Giovan Battista Rosti, all’inizio del secolo, rilevò la piccola sartoria da uomo Prandoni, fondata a Milano fra la fine dell’800 e l’inizio del ‘900, mantenendo sempre però lo stesso nome. Divenne famosa per aver confezionato abiti a Giacomo Puccini, che amava in modo particolare i rever dei paltò in pelliccia, ad Arturo Toscanini, all’aristocrazia dell’epoca, alla Casa Reale e al duca di Bergamo. Rosti si sposò due volte. Dalla prima moglie ebbe i figli Angelo e Ugo, mentre dalla seconda Gianfranco Carlo e Fortunato. Angelo Rosti, che si occupava maggiormente della sartoria, ebbe tra i suoi clienti, negli anni ’20, Guglielmo Marconi e Gabriele D’Annunzio che spesso pagava con difficoltà. Nel 1925 la sartoria ebbe una tale fama che da 20 i tagliatori diventarono 200 e da azienda di tipo familiare divenne una vera e propria industria. A Milano, la sede era in piazza san Fedele, dove ora si trova la Banca Nazionale del Lavoro e dove un tempo c’era il teatro Manzoni, il teatro del capocomico regista Virgilio Talli, che fu sbriciolato dai bombardamenti dell’agosto ’43. Dopo la guerra, Prandoni si trasferì in piazza Belgioioso.
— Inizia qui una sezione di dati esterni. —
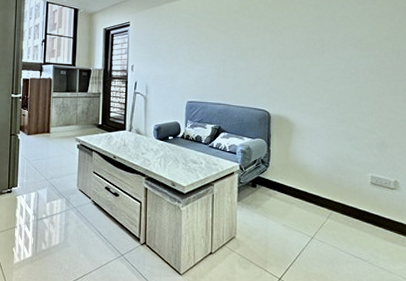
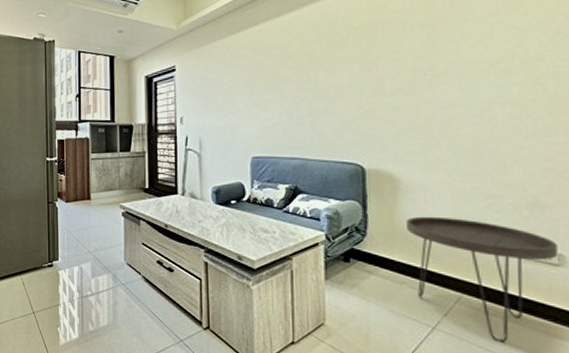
side table: none [297,152,394,247] -> present [406,216,558,342]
Per i clienti più importanti, veniva realizzato un manichino ad hoc. Vi era una sede della Prandoni anche a Genova. Inoltre, la sartoria rappresentava la famosa colonia inglese Yardley. Lo stile Prandoni era particolarmente militare e rigido, con spalle squadrate e la vita ben segnata, soprattutto per quanto riguarda i paltò, ben avvitati e che scendevano poi a cloche. Verso il 1960, la sartoria chiuse.